Le conflit oppose le gouvernement municipal de La Paz et le consortium privé La Paz Médica, l'entreprise en charge du service de nettoyage urbain. L'entreprise exige une mise à jour des tarifs en raison de l'augmentation de ses coûts de fonctionnement, principalement due à l'augmentation du prix du carburant, tandis que la Mairie soutient que des ajustements ont déjà été effectués et exige le respect du contrat.
Le conflit a entraîné une réduction du service et a laissé la ville, siège du gouvernement bolivien, avec de grandes quantités de déchets non collectés. Le Service Départemental de Santé (Siège) de La Paz a mis en garde contre les effets que peuvent générer l'accumulation et la décomposition des déchets, surtout s'ils restent exposés pendant plusieurs jours.
Le Siège a souligné que la situation peut favoriser l'apparition de problèmes respiratoires et gastro-intestinaux, en plus de la prolifération d'animaux transmetteurs de maladies. « Il peut y avoir des irritations oculaires, des conjonctivites, des diarrhées dues à la prolifération de bactéries ; il peut y avoir une prolifération de rongeurs et de blattes qui transmettent des maladies », a prévenu l'épidémiologiste de l'institution, Marcelo Parra, cité par le journal. La raison.

Le risque est plus grand dans le cas des déchets des hôpitaux et des centres de santé, qui nécessitent un traitement différencié en raison de la possibilité de contenir des matières infectieuses ou contaminantes.
La Paz Clean soutient que l'augmentation des coûts d'exploitation a amené l'entreprise à une limite financière et exige la mise à jour des tarifs de service. La Mairie, pour sa part, affirme que le contrat prévoit déjà des ajustements et qu'il n'est pas approprié d'accepter de nouvelles demandes sans justification technique et juridique.
Les négociations entre les parties n'ont pas réussi à débloquer le conflit.
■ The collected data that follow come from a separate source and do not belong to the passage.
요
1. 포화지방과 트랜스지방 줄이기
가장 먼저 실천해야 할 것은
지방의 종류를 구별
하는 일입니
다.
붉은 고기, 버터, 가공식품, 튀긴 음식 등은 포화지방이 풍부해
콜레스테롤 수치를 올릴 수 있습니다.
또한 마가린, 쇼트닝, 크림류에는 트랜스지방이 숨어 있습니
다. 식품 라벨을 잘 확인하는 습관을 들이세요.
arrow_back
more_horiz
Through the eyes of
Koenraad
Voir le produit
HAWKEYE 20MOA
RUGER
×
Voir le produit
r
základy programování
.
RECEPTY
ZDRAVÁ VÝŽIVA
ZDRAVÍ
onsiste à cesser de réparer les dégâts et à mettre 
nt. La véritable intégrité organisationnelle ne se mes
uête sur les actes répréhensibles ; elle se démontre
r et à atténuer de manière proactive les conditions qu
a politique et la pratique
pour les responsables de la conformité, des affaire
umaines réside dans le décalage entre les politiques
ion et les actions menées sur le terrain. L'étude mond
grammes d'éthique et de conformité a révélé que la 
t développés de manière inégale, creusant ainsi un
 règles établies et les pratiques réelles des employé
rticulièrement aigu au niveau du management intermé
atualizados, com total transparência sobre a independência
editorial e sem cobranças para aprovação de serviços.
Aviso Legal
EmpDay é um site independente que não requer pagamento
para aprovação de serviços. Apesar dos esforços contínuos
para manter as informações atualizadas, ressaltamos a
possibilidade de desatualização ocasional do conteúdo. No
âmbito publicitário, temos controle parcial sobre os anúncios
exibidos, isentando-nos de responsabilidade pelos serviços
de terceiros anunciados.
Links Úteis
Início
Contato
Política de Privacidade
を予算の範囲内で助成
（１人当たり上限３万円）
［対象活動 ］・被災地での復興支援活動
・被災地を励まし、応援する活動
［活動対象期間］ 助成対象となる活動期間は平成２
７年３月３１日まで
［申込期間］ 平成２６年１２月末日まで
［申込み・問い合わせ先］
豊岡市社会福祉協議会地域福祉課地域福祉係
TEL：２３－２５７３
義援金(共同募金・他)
La Mairie exige que La Paz Clean fournisse à nouveau le service avant de reprendre le dialogue, tandis que les travailleurs mobilisés ont demandé qu'une table soit à nouveau convoquée avec la participation de toutes les parties.
« Les atteintes à la santé publique ne sont pas un instrument de protestation », a déclaré le maire César Dockweiler, selon le portail d'information. Vision 360, en exigeant que l'entreprise reprenne le service.
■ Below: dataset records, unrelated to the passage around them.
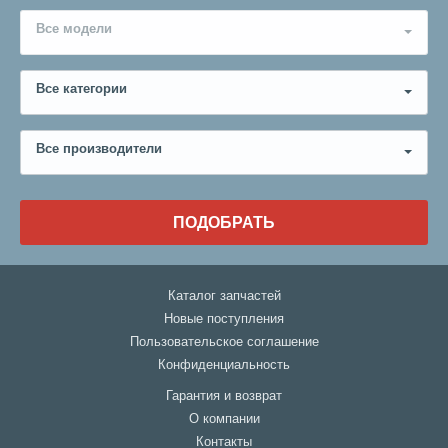
Все модели
Все категории
Все производители
ПОДОБРАТЬ
Каталог запчастей
Новые поступления
Пользовательское соглашение
Конфиденциальность
Гарантия и возврат
О компании
Контакты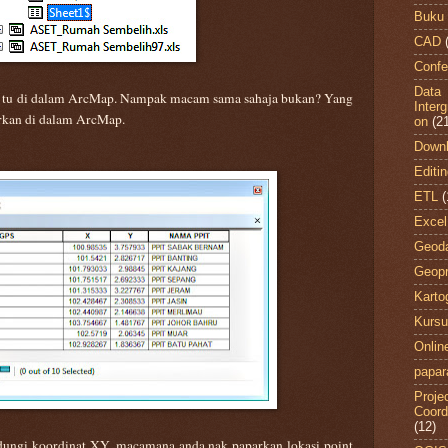
Buku
CAD
Confe
Data
cel tu di dalam ArcMap. Nampak macam sama sahaja bukan? Yang
Inter
arkan di dalam ArcMap.
on
(2
Down
Editi
ETL
(
Excel
Geod
Geopr
Kartog
Kursu
Onli
papar
Projec
Coord
(12)
dungi koordinat XY, macamana anda nak paparkan lokasi point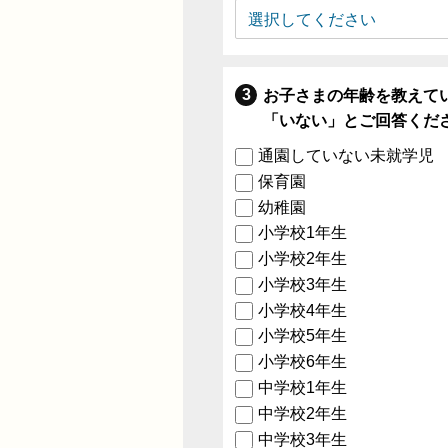
お子さまの年齢を教えて
「いない」とご回答くだ
通園していない未就学児
保育園
幼稚園
小学校1年生
小学校2年生
小学校3年生
小学校4年生
小学校5年生
小学校6年生
中学校1年生
中学校2年生
中学校3年生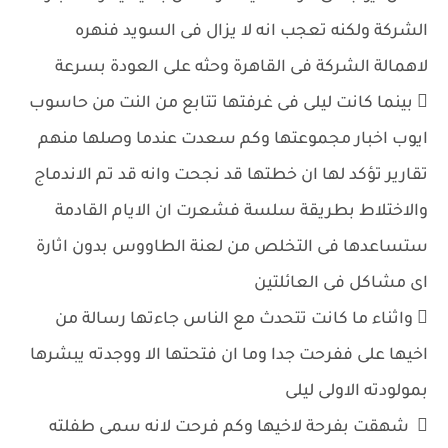
الشركة ولكنه تعجب انه لا يزال فى السويد فنهره
لاهمالة الشركة فى القاهرة وحثه على العودة بسرعة
 بينما كانت ليلى فى غرفتها تتابع من النت من حاسوب
ايوب اخبار مجموعتها وكم سعدت عندما وصلها منهم
تقارير تؤكد لها ان خطتها قد نجحت وانه قد تم الاندماج
والاختلاط بطريقة سلسة فشعرت ان الايام القادمة
ستساعدها فى التخلص من لعنة الطاووس بدون اثارة
اى مشاكل فى العائلتين
 واثناء ما كانت تتحدث مع الناس جاءتها رسالة من
اخيها على ففرحت جدا وما ان فتحتها الا ووجدته يبشرها
بمولودته الاولى ليلى
 شهقت بفرحة لاخيها وكم فرحت لانه سمى طفلته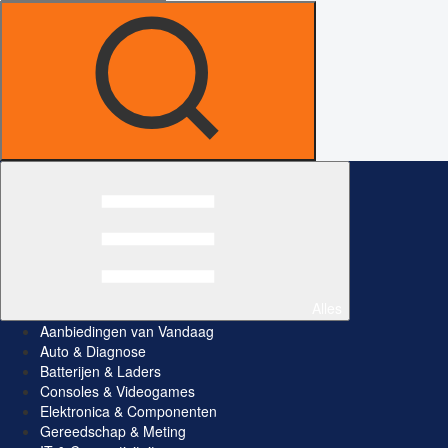
Alles
Aanbiedingen van Vandaag
Auto & Diagnose
Batterijen & Laders
Consoles & Videogames
Elektronica & Componenten
Gereedschap & Meting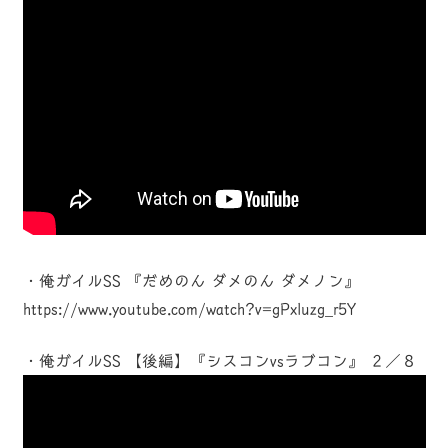
・俺ガイルSS 『だめのん ダメのん ダメノン』
https://www.youtube.com/watch?v=gPxluzg_r5Y
・俺ガイルSS 【後編】『シスコンvsラブコン』 ２／８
Face à la paralysie du ramassage des ordures, la municipalité a lancé des mécanismes d'urgence pour réduire l'accumulation. Vendredi dernier, le plan dit PEGA et « Opération Balai » ont été activés, avec la participation d'élus municipaux, d'entreprises spécialisées et de propriétaires de camions bennes et autres véhicules pouvant supporter le transport des déchets.
La Mairie a également mis en place des points de collecte et déployé des machines et du personnel de différentes unités municipales.
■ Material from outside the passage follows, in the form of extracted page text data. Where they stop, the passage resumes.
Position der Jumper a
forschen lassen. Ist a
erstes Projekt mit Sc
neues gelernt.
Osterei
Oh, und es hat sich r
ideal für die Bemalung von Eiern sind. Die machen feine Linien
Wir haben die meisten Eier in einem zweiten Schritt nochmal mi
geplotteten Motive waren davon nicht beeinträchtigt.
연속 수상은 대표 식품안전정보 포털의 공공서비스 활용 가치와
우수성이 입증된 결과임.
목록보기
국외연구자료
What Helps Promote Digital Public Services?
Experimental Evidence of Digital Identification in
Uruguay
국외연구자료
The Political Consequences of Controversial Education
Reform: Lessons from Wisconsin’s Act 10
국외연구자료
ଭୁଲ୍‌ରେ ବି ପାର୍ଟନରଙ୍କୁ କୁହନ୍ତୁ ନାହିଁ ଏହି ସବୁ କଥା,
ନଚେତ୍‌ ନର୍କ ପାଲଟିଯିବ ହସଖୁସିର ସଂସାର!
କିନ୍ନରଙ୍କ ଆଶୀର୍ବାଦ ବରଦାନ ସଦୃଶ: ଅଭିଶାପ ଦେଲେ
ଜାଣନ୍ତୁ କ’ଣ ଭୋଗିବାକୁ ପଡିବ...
Toutefois, l’opération ne suffit pas à éliminer les déchets accumulés. Le maire a expliqué que l'une des difficultés est la capacité limitée des véhicules municipaux. « Un de ces camions transporte 20 tonnes, nos camions bennes n'en transportent que 3 tonnes », a-t-il expliqué, expliquant que l'opération nécessite plusieurs voyages pour transporter le même volume.
Alors que le conflit reste sans solution définitive, le Bureau du Défenseur du peuple a présenté une action populaire contre la municipalité et La Paz Camina pour exiger la restitution et la continuité du service.